Professor Chen’s team will continue its work on graphite characterisation and application development to support the company’s commercialisation efforts.

“Extending our collaboration with Professor Yuan Chen and the University of Sydney through the ARC Fellowship Program reinforces Hazer’s commitment to innovation and sustainable industrial solutions,” said Hazer CEO and Managing Director Glenn Corrie. 

“Professor Yuan’s research has been invaluable to Hazer over many years and we are very pleased to extend this collaboration.”.

The research follows the successful completion of Hazer’s 2024 Commercial Demonstration Plant (CDP) test program, which produced large volumes of high-purity graphite using Hazer’s proprietary methane pyrolysis process. 

The Hazer Process converts natural gas, LNG and similar feedstocks into low-emissions hydrogen and graphite, using iron ore as a catalyst.

Corrie described graphite as a “unique competitive advantage” of the company’s technology that supports diversified revenue streams and enhances project returns. 

He said Hazer’s graphite and hydrogen products align with the steel industry’s transition to net-zero and that with partners Mitsui and KBR, the company is “poised to deliver low-cost, low-emission hydrogen and graphite at scale.”

According to Hazer, the global graphite market is experiencing strong growth driven by demand from electric vehicles, battery production, and clean energy technologies. Graphite is classified as a critical mineral by Australia, the United States and other economies due to its role in energy storage and other industrial applications.
The company pointed to China’s dominance in global graphite supply – over 80 per cent – and recent export restrictions as factors accelerating the push for domestic alternatives.

Hazer said it is positioned to address these supply chain vulnerabilities through localised, low-emissions graphite production. 

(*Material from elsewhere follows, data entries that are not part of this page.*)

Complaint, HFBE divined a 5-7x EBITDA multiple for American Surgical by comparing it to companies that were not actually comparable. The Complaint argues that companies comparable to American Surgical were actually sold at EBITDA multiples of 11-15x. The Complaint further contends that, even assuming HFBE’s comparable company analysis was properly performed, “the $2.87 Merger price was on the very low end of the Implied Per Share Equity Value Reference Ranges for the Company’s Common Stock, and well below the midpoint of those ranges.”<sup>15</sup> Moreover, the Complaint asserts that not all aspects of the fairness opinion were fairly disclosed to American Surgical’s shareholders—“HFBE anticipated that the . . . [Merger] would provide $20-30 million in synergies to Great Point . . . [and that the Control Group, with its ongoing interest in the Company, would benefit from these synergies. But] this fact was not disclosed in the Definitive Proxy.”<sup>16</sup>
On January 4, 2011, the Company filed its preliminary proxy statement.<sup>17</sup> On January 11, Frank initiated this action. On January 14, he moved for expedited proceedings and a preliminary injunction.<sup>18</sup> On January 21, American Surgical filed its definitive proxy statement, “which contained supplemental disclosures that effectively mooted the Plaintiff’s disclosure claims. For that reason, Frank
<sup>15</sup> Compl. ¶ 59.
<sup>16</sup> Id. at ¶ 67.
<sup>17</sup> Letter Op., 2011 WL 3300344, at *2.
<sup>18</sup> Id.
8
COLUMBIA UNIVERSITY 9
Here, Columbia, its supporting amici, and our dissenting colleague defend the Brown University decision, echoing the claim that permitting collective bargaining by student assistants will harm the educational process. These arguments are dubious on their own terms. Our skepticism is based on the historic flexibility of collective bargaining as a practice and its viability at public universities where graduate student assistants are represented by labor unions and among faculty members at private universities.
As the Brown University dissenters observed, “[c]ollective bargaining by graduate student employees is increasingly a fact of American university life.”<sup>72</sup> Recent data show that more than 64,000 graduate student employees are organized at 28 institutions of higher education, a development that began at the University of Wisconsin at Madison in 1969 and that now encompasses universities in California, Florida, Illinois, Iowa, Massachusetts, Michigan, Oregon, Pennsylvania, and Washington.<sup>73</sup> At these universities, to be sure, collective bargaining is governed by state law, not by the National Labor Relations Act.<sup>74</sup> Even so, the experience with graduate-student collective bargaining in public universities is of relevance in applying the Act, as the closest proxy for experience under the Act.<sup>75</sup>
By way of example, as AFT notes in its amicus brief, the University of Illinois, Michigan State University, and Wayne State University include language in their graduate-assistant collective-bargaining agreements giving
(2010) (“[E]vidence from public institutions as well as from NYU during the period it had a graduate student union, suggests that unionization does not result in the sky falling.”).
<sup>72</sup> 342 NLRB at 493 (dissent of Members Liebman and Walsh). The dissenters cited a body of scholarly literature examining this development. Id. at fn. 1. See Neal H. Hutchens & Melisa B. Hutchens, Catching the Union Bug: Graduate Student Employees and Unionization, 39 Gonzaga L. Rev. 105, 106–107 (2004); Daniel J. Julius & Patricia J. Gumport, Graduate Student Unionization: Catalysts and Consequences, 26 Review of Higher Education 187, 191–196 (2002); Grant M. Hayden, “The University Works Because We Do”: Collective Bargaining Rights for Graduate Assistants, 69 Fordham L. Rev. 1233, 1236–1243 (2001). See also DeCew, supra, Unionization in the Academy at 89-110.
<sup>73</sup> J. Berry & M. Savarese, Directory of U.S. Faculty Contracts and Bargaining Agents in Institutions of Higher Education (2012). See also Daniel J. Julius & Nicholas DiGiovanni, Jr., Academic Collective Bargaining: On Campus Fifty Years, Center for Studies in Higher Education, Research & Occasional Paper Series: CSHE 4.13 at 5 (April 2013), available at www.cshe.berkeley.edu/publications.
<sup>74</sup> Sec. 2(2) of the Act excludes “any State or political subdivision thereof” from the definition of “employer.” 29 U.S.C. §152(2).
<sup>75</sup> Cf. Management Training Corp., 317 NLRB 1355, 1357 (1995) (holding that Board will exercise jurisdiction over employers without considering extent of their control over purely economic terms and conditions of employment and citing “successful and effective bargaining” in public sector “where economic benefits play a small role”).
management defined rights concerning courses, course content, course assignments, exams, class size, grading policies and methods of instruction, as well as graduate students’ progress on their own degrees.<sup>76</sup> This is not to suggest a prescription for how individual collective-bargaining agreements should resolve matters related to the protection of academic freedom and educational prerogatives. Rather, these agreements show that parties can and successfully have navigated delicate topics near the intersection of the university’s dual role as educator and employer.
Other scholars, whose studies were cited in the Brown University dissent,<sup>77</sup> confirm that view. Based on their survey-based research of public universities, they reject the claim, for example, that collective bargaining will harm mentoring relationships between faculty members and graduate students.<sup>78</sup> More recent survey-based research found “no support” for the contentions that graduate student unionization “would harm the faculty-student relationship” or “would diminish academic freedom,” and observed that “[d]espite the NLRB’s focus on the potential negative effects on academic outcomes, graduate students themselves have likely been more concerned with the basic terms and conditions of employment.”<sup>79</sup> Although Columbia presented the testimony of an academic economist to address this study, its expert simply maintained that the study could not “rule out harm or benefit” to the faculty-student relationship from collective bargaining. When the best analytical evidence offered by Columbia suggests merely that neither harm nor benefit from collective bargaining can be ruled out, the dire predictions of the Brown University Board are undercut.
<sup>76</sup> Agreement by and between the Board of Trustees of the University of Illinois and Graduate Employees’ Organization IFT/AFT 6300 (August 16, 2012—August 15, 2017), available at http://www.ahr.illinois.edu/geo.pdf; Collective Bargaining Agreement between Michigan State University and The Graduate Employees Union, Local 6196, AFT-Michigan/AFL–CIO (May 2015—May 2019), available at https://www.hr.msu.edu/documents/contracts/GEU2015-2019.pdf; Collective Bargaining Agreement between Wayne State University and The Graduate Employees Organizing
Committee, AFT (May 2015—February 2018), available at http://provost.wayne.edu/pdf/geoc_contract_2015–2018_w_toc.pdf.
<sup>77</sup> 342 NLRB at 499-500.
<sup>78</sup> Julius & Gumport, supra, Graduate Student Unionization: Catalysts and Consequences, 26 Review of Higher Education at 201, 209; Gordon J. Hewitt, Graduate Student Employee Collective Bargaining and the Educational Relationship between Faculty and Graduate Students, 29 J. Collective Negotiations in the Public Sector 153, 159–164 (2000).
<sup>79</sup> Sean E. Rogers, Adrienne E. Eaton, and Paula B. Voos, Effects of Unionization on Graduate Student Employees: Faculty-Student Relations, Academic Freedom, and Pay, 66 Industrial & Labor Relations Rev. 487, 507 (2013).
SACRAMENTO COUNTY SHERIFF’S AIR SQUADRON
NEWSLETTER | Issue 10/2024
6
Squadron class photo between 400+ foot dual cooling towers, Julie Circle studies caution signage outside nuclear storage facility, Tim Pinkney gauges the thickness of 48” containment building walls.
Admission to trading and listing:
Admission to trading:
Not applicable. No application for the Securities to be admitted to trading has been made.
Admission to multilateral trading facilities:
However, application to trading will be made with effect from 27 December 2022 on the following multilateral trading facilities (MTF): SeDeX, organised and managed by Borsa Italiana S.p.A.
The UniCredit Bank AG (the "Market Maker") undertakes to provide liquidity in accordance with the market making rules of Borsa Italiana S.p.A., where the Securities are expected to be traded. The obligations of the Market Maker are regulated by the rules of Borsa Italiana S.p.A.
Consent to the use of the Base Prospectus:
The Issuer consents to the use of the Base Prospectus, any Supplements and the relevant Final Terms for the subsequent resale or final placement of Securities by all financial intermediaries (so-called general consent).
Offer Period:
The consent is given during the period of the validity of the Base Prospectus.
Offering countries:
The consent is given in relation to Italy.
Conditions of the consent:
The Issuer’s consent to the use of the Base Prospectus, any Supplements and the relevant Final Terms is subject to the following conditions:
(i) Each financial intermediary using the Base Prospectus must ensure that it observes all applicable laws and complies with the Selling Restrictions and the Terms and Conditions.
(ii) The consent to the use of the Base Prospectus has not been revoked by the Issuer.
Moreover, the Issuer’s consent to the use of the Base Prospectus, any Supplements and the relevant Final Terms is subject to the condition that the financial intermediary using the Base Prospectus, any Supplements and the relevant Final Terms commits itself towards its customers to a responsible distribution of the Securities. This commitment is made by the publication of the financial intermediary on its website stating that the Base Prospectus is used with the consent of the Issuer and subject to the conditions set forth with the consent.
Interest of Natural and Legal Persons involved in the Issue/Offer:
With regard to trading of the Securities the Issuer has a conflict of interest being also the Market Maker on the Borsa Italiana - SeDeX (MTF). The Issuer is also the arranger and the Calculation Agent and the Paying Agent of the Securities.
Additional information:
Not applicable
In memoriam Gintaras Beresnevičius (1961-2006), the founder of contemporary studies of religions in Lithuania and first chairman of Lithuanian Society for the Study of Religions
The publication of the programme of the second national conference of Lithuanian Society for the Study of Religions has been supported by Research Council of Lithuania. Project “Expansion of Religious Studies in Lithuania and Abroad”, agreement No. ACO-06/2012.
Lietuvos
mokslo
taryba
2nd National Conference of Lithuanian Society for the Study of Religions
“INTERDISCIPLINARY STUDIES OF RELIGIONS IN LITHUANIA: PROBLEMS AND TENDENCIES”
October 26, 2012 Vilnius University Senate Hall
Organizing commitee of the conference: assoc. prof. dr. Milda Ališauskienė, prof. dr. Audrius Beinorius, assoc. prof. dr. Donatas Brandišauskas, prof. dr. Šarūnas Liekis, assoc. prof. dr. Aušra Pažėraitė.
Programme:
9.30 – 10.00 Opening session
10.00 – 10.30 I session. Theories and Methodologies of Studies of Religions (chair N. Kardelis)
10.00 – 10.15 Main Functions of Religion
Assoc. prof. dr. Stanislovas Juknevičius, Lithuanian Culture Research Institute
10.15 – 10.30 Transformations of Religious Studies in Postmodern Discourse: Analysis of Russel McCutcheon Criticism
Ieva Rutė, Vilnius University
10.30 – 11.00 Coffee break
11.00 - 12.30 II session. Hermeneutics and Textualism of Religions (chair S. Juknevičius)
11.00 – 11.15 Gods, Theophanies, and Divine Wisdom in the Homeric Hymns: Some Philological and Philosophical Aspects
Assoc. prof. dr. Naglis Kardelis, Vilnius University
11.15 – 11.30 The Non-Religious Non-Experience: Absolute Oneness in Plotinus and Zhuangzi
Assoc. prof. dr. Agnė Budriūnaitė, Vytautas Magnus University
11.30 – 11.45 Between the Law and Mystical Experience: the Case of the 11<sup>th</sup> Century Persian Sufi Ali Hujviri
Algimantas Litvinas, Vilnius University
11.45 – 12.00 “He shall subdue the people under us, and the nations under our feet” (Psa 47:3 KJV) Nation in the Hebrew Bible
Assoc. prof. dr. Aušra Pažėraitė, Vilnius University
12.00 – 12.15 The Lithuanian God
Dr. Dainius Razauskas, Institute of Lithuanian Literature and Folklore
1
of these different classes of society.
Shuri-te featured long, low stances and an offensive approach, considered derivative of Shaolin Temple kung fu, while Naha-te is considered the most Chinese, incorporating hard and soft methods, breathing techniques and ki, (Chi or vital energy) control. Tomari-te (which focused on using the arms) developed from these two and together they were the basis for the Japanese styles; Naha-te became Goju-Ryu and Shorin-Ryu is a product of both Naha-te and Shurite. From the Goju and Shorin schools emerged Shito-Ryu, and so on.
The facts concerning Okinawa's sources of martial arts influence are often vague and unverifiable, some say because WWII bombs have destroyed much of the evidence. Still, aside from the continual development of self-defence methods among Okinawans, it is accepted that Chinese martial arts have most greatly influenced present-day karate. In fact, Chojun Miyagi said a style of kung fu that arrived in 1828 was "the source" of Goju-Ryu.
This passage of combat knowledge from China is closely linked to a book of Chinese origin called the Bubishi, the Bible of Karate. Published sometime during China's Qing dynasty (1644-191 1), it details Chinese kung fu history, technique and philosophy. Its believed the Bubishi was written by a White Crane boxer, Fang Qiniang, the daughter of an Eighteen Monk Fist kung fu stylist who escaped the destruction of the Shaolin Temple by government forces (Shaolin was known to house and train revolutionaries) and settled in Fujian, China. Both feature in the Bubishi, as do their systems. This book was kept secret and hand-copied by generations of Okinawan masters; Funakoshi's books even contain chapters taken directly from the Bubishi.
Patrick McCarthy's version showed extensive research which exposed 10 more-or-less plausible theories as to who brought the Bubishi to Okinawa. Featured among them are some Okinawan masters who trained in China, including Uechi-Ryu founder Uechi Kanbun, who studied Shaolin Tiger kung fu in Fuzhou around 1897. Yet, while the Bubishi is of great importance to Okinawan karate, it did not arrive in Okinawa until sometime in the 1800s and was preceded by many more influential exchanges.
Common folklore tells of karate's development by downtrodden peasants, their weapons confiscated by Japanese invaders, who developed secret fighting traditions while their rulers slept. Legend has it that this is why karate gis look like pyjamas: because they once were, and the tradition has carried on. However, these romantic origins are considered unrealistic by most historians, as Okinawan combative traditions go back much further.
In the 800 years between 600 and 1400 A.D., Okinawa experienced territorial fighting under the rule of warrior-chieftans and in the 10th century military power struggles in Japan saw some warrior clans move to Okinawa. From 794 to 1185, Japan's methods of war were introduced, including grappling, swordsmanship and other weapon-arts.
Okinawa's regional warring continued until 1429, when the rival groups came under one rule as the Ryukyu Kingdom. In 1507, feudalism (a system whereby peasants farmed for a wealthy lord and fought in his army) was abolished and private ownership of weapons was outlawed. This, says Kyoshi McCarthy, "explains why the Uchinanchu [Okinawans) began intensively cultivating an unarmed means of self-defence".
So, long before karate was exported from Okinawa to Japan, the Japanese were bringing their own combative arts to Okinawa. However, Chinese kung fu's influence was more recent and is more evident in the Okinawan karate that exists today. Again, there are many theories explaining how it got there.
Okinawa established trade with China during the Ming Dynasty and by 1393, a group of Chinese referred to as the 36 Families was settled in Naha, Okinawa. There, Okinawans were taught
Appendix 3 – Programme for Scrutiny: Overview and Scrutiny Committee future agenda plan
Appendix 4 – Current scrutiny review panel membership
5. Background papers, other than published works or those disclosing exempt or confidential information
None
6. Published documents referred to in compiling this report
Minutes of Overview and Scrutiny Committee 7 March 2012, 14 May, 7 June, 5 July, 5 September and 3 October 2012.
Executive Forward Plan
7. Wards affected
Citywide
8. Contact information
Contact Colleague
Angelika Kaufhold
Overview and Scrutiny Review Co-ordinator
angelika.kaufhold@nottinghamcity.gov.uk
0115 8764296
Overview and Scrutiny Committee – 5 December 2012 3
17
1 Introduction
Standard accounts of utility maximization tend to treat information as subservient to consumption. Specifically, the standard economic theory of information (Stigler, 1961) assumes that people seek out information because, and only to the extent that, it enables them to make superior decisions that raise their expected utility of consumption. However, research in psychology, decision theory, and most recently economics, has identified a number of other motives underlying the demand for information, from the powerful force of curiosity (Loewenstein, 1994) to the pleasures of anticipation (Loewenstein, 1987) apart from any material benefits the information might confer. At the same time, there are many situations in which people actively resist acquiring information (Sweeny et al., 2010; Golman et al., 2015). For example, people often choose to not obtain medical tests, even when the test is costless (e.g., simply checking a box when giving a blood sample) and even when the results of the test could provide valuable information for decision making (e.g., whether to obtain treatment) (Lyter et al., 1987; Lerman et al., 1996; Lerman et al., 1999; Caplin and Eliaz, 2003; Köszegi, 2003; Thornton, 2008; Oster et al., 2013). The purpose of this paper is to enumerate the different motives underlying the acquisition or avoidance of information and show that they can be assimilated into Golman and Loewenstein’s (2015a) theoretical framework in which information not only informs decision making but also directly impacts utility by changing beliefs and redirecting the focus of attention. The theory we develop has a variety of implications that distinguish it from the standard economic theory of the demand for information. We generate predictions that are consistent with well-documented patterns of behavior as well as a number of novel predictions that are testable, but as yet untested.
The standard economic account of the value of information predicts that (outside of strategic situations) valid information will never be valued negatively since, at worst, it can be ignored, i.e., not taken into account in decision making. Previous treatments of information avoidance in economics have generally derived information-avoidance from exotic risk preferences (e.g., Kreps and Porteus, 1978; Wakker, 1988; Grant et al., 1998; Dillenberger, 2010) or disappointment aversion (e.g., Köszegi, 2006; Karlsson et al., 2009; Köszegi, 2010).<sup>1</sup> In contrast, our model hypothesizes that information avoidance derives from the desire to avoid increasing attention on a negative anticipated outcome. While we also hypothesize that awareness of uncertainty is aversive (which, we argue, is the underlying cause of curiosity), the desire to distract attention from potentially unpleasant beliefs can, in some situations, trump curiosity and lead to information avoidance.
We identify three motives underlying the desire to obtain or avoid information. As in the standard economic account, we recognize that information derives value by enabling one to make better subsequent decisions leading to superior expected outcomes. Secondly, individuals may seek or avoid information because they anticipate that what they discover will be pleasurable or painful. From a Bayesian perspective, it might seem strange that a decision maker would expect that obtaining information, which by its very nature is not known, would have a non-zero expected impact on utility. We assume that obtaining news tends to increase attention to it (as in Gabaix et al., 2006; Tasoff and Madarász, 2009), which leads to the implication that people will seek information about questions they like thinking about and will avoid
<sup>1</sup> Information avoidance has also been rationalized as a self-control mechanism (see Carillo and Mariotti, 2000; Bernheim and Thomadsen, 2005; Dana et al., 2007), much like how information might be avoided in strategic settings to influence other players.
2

It is currently working with Japanese trading house Mitsui to identify potential applications and offtake opportunities for Hazer graphite, which has shown promise across sectors including iron and steel manufacturing, thermal energy storage, water purification, infrastructure materials, and defence.

The company confirmed that Mitsui representatives recently visited the CDP facility in Perth to advance strategic collaboration discussions.